(INSTRUCTION A): From the interview about tea in Bengali culture, list every food or drink that the text says was brought into India by a foreign power.
(INSTRUCTION B): Reproduce the passage of the interview about tea in Bengali culture from "It’s a transformative" up to and including "don’t think about.".

(EXTRACT TO READ):
Aravinda: Would you place tea as part of the Bengali food culture?

Chitrita: I am a bit hesitant about saying that although it is such a big part of Bengali social culture. When we think of food, there is a kind of a wall between food and drink, and that is true in the Western concept too; people who write about food in the Western world do not write about wine. That is a separate kind of expertise, a separate world. So, tea is not something that I would normally consider part of our food culture. And yet, it is part of our relational culture, part of our way to bond with each other. It’s interesting that a foreign drink brought in by a foreign colonial power became such an important thing and it has now — at least in Bengal, it has acquired the Bengali identity. We don’t think of it as a foreign drink anymore. In fact, very few people actually know that history, very few people realise the origins of tea, and how the British colonial politics and economics worked in order to bring tea into India and then get to marketing tea so that Indians would develop a taste for it.

It’s like some food items, like potatoes and chili peppers. We think these are our foods and just forget that 500 years ago, we’d never heard of such things, that they came with the Portuguese into India. Some of these items are really a great testament to how human beings adopt new things and then give them a character that makes it their own.

It’s a transformative process that I find very interesting. And I find that is very hopeful, not in just the context of food but in the context of our relationships with each other. Very few Bengalis can do without their tea or without their potatoes or their chili peppers. We’re not changing tea or potatoes or chili peppers into something else, but we’re making them our own by accepting them and enjoying them. And acceptance brings enjoyment, real enjoyment. And this is something people don’t think about.

Aravinda: How did your relationship with tea develop?

Chitrita: When I was growing up tea was forbidden to young people, especially young girls. Everybody seemed to believe that tea is bad for the young. And if you pressed them, they’d come up with these silly answers, like, it’s going to make your skin so dark and nobody’s going to marry you. Or it’s going to be just ruin your liver — as if it’s alcohol.

I lived in a multicultural family home, several generations. It was a very big family, many, many relatives, and also lots of visitors because we had family members living outside Calcutta who would come to visit and stay with us. A big family means many ceremonies and many occasions like weddings, engagements, birthdays… So again droves of friends and relatives would come and some would stay.

Tea was always a presence morning, noon, and night. Nobody ever seemed to think that drinking tea at night would give you sleeping problems. And this is something that I have learned after coming to the West, that caffeine in tea and caffeine in coffee is bad for sleep. Nobody used to think that way before. So even if a visitor came to your house, say at 8: 30 in the evening, the first thing you would say was Cha khabe or Cha kori? And, mostly the answer would be yes. So tea was, next to water, almost the life-sustaining drink for the Bengalis and it was not different from my family to any other family.

(LISTING):

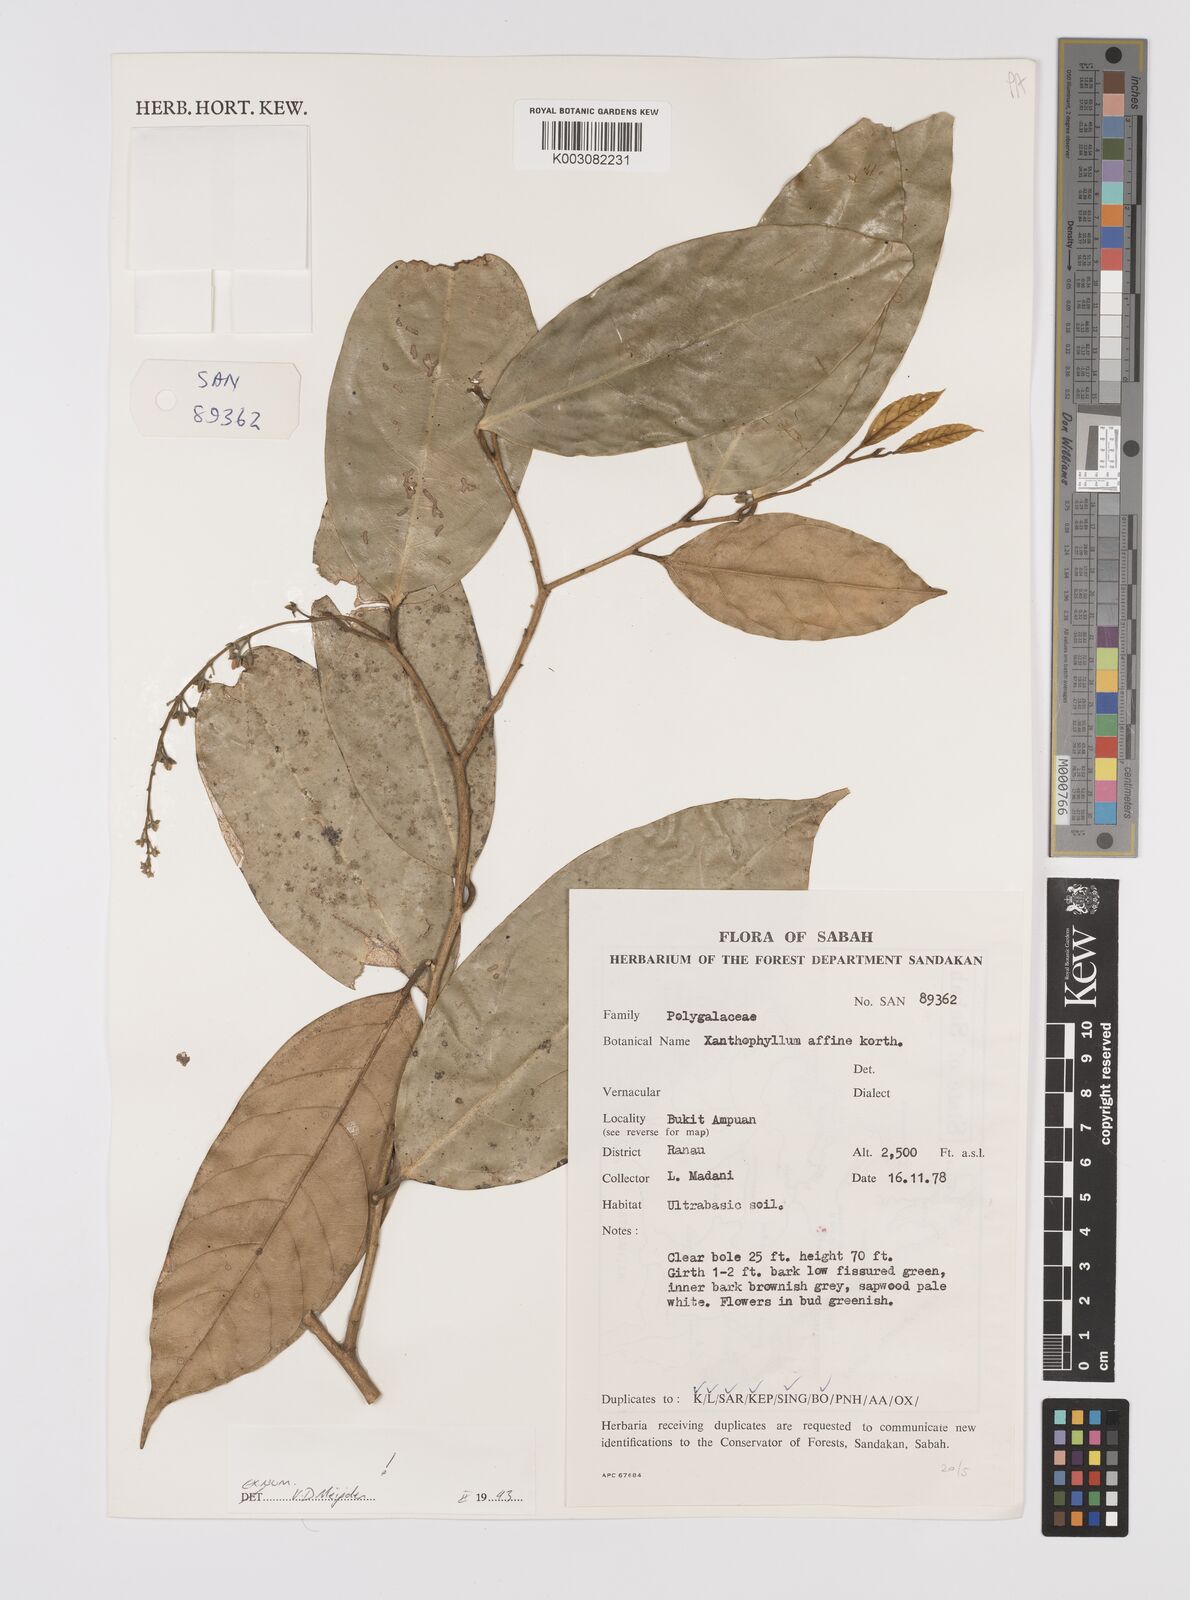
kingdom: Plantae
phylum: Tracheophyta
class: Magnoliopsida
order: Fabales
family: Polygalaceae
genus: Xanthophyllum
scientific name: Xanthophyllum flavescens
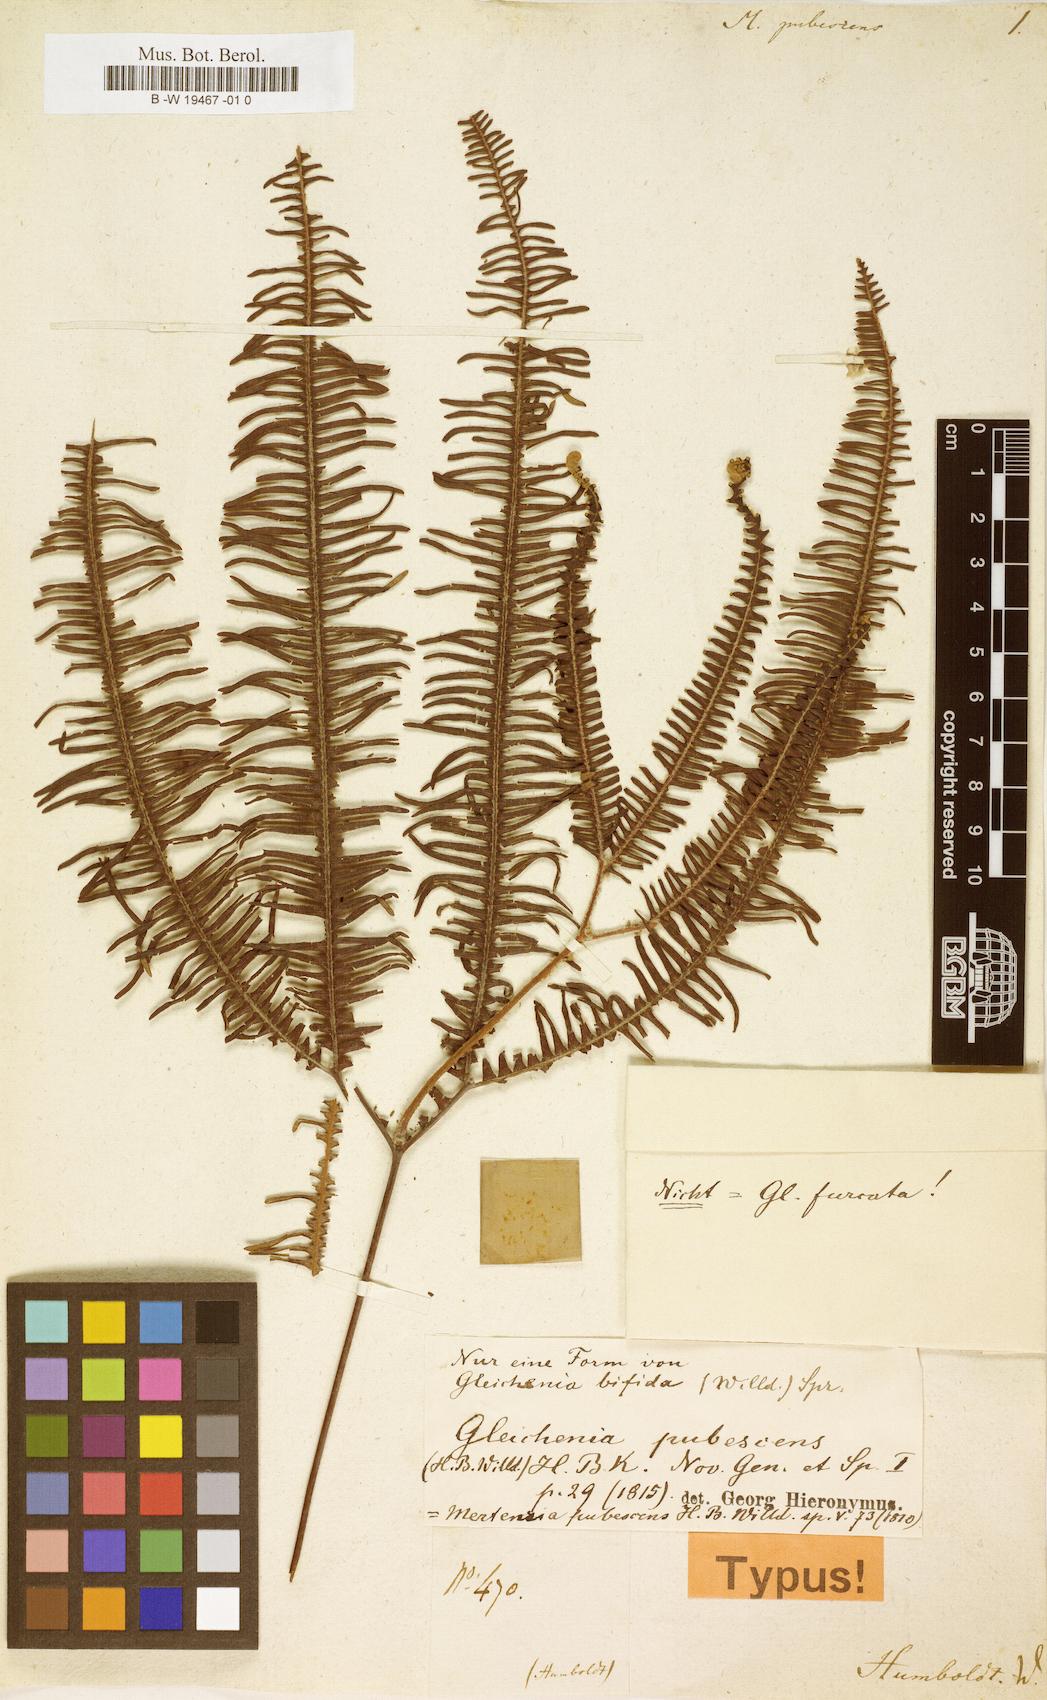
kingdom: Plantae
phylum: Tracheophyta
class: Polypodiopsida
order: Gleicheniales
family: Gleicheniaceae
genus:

(REPLY A): tea, potatoes, chili peppers

(REPLY B):
It’s a transformative process that I find very interesting. And I find that is very hopeful, not in just the context of food but in the context of our relationships with each other. Very few Bengalis can do without their tea or without their potatoes or their chili peppers. We’re not changing tea or potatoes or chili peppers into something else, but we’re making them our own by accepting them and enjoying them. And acceptance brings enjoyment, real enjoyment. And this is something people don’t think about.